The Red Barn in Demopolis, Alabama doesn't lie. The crimson clapboard structure hasn't changed much since its barn days, though it's now a restaurant; and it sits right at the heart of the South, deep in Red America.

Two friends and I set out over winter break in search of Red America, defined for us as the mysterious land between the coasts, full of guns, rebel flags, Wal-Marts and Bush voters.

Talking about a cultural divide between "Red America" and "Blue America" became common a few years ago. Pundits got the idea from election maps that showed states for Bush in red and states for Gore in blue. "We are a divided country," say Americans today, and this is the divide we are usually talking about - rural, heartland, religious and Republican versus urban, coastal, secular and Democratic.

The whole idea seems so obvious, and has been repeated so often, that it's become accepted as a fact. But the red-blue divide is a dangerous myth. And it was at the Red Barn that cracks in the myth appeared.

After dinner we met a waitress named Jennifer at the bar. She lived up to the Red America stereotype at first. She said she was strongly pro-war and anti-Kerry. But as the night wore on she told us that she was also independent, very much in favor of gay marriage, and wanted the next president to be a woman.

Jennifer was the first of many people in the South who taught us that when it came to the big stuff, the red-blue divide doesn't hold up.

Of course, differences exist. The Red Barn played Hank Williams, Jr. at top volume, and we could not order Samuel Adams Winter Lager there, for example. But those things reflect differences of taste, not a cultural chasm.

When it comes to the big issues, folks down South have an infinite range of views, just like folks up North.

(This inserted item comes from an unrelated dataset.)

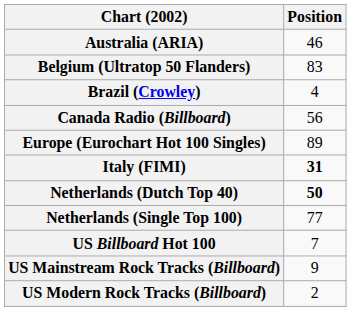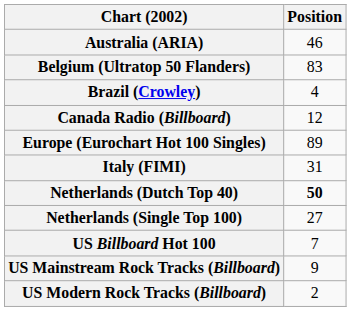Canada Radio (Billboard) | Position: 56 -> 12
Italy (FIMI) | Position: bold -> normal
Netherlands (Single Top 100) | Position: 77 -> 27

They are united only by their common affection and concern for America, which, in the end, unites us Northerners too.

The red-blue divide isn't even borne out by election results. In most of those red states, no more than 60 percent of people voted for Bush. When Robert J. Vandebei of Princeton plotted the results by county, shading each county on the red-blue spectrum, most of America looked purple.

Liberals should recognize that talking in terms of red and blue hurts our side tremendously. Conservatives dreamed up the myth in the first place - Tom DeLay got into office by railing against "the Eastern elite," for example.

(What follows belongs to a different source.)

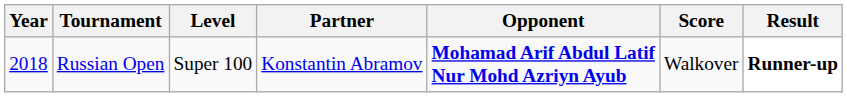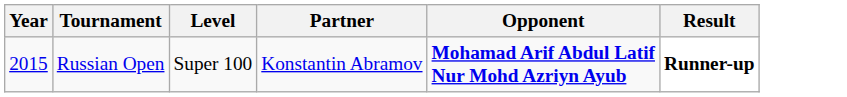- column: Score | Walkover
Russian Open | Year: 2018 -> 2015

The right knew they could not win if people voted on their economic self-interest alone. So consciously or not, they've made urban, coastal, secular and Democratic America into an enemy. The worst conservatives have told the heartland that not only do these people disagree with you, they're fundamentally different from you; distorting and exploiting the differences by convincing Middle America that liberals are the source of all their problems.

Democrats share the blame. Americans buy the divisive concept because Democrats have no big ideas that can inspire us to think about what unites us rather than what divides us.

What unites us in the end is a belief that we are a special nation, a pride that began in grade school when we read that America gave hope to millions of immigrants, overcame the Depression, helped save the world from Hitler, and gave civil rights to our people. America was once about big things.

If we abandon the two-culture myth and speak in those terms, without pandering and without apology, we can inspire people to believe in big ideas again - like national health care, free college education, and a living wage - not the small-minded culture war.

Our last day in the South was a Sunday. We went to a Baptist church in Riceville, Tennessee. The congregation wouldn't let us leave until we joined them for a Southern game dinner.

They led us down a narrow staircase to a big low-ceilinged room where unusual dishes were spread out on banquet tables. We cautiously helped ourselves to raccoon, barbecue rabbit, squirrel dumplings and possum pot pie.

As we gathered with the old folks and families of the church over these odd foods, the differences between us could not have been starker.

But as we talked about America together, I knew we can win their hearts -- if we stop letting the right exploit the two-culture myth and come up with ideas that transcend it.